I’m also reminded that Jesus’s challenges to his disciples were less often physical (go and do)—it seems like most of the time he challenges their thinking—He spends the most energy teaching them how to perceive themselves, the world around them, and the very nature of God himself.
So my conclusion (held in an open hand) is this: “fixing” the actions of Jesus’s disciples comes more from fixing their perceptions of themselves, their God, and their world around them to line up with a reality defined by God. As we help others step into an identity defined by God first, we enable God to sort out their “doing” stuff … in the community and context that God had placed them in, but ultimately doing the right things becomes less of a struggle because their wounds heal and their deepest desires to be loved and respected are filled by God—not a boss, not their grades, not their friends, their spouse, their coworkers, their job, their ministry, their congregation, their “likes,” etc.
Still, the challenge is in how to help them get “there” … but that’s what I think I’m called to do. Interested in your feedback.
Ben Sternke says
This is great, Philip! Your approach is *very* similar to what we train leaders to do in Gravity Leadership Academy. It’s typically a big paradigm shift for people!
Phil Corbell says
Yes, I should have mentioned that I have been through the Academy. I guess I picked up a few things. My leadership session this past Saturday was with Stew at BCC :).
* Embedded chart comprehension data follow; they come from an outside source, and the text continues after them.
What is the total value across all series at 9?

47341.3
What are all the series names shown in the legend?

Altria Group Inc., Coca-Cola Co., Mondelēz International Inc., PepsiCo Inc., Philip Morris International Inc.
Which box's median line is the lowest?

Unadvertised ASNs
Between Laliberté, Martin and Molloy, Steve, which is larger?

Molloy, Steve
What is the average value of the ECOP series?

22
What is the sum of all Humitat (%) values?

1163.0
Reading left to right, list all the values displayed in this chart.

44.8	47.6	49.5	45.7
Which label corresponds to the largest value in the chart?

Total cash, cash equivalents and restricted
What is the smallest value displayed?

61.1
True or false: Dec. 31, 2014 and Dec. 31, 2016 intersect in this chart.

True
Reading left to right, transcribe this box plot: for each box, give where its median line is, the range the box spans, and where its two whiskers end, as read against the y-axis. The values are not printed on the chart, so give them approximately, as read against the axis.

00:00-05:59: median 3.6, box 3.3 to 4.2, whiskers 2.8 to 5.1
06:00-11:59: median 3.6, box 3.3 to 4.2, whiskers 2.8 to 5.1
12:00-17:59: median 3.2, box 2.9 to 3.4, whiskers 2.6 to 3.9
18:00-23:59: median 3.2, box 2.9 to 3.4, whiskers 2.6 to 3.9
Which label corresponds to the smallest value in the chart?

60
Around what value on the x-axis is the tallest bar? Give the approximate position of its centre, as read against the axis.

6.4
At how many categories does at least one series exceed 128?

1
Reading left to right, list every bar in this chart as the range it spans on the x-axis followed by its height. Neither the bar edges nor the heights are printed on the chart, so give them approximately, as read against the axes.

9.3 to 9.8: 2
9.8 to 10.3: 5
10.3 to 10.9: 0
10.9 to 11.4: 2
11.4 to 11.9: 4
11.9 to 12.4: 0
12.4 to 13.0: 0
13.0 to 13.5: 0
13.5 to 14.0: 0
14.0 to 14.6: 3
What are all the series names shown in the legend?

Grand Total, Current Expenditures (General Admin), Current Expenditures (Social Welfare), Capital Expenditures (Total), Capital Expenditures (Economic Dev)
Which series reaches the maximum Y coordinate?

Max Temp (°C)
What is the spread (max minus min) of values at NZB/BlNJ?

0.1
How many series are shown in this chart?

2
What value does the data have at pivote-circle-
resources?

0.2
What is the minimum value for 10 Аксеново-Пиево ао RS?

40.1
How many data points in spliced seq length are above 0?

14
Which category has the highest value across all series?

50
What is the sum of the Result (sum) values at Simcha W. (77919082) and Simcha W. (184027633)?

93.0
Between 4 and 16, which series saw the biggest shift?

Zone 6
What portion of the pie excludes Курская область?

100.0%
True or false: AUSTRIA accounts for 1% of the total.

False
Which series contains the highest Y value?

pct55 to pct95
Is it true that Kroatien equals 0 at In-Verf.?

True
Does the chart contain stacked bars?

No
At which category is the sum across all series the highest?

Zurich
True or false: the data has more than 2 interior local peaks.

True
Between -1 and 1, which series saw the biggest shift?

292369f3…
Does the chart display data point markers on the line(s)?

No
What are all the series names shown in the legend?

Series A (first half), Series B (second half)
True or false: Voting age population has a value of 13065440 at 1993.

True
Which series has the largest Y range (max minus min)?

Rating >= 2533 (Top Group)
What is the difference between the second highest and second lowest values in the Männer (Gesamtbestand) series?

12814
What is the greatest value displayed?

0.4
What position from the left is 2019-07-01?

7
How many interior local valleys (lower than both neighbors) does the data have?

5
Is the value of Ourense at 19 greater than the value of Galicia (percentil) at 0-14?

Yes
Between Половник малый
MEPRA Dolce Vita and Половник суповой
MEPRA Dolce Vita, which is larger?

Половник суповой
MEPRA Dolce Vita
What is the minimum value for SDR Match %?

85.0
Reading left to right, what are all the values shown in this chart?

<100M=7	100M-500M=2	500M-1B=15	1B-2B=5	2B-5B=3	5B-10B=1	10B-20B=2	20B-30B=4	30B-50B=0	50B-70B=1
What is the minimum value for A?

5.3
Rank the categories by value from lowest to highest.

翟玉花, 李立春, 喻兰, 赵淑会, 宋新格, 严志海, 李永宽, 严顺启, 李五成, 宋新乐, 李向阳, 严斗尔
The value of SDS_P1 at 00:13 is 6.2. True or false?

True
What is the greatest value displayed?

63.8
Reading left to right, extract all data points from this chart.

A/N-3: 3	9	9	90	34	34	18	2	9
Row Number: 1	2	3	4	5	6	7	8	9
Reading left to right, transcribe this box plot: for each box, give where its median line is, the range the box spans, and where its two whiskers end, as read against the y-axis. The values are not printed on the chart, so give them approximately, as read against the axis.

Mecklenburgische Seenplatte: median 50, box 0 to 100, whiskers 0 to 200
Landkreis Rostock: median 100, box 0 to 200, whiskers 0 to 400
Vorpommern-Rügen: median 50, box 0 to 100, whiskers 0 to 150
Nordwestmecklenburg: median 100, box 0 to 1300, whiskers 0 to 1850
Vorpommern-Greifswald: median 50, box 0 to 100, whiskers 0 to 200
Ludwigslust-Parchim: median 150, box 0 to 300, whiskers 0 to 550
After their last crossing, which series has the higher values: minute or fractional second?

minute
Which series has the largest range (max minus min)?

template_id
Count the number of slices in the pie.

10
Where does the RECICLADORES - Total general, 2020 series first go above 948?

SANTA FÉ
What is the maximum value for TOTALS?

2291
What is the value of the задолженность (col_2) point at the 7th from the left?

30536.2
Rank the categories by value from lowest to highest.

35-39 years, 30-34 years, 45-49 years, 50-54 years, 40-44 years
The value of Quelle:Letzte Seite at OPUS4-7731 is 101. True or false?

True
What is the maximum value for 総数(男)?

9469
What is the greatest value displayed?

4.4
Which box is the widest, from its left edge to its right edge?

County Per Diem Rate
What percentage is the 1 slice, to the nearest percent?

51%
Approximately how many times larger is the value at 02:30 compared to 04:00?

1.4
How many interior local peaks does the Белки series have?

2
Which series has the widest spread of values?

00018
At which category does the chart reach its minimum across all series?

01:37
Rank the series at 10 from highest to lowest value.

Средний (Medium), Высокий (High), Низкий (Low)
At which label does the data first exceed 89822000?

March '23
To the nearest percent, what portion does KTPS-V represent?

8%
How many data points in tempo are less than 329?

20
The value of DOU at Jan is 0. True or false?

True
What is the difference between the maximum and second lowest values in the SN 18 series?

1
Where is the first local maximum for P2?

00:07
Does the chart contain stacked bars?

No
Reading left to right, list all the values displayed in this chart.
I’m currently using the Gravity articles to disciple my home group, and I tune into the podcast every week. Love your material, leadership, and perspective. Keep up the good work!
Another really good reflection here, Ben. You are spot on – I catch myself in this scenario on a daily basis! Too often I try to MacGyver myself out of it (Stop it! Change! Don’t be that way! Fix it!). When we think about discipleship, Ben, I wonder if you’d agree there is also a fuller picture at work. What does George’s community look like? His practice of the presence of God? His habits? His physical well-being? I think you do a beautiful job of moving us away from a simplistic, fleshly view of living a life worthy of the gospel; you are clearly moving us toward a more robust, holistic gospel foundation that will remain where the scaffolding of the flesh will fail. Does George have others in his community he is imitating who *are* presencing Christ in this type of “discipleship” scenario? Has George, with the aid of the Spirit, the Word and the community, understood these particular triggers – any trauma or unhealthy relational history that are contributing to his particular cognitive or corrective approach? Just some reflexive thoughts here. Nothing you need to respond to. Thanks, Ben.
Ben Sternke says
These are great questions, Jonathan.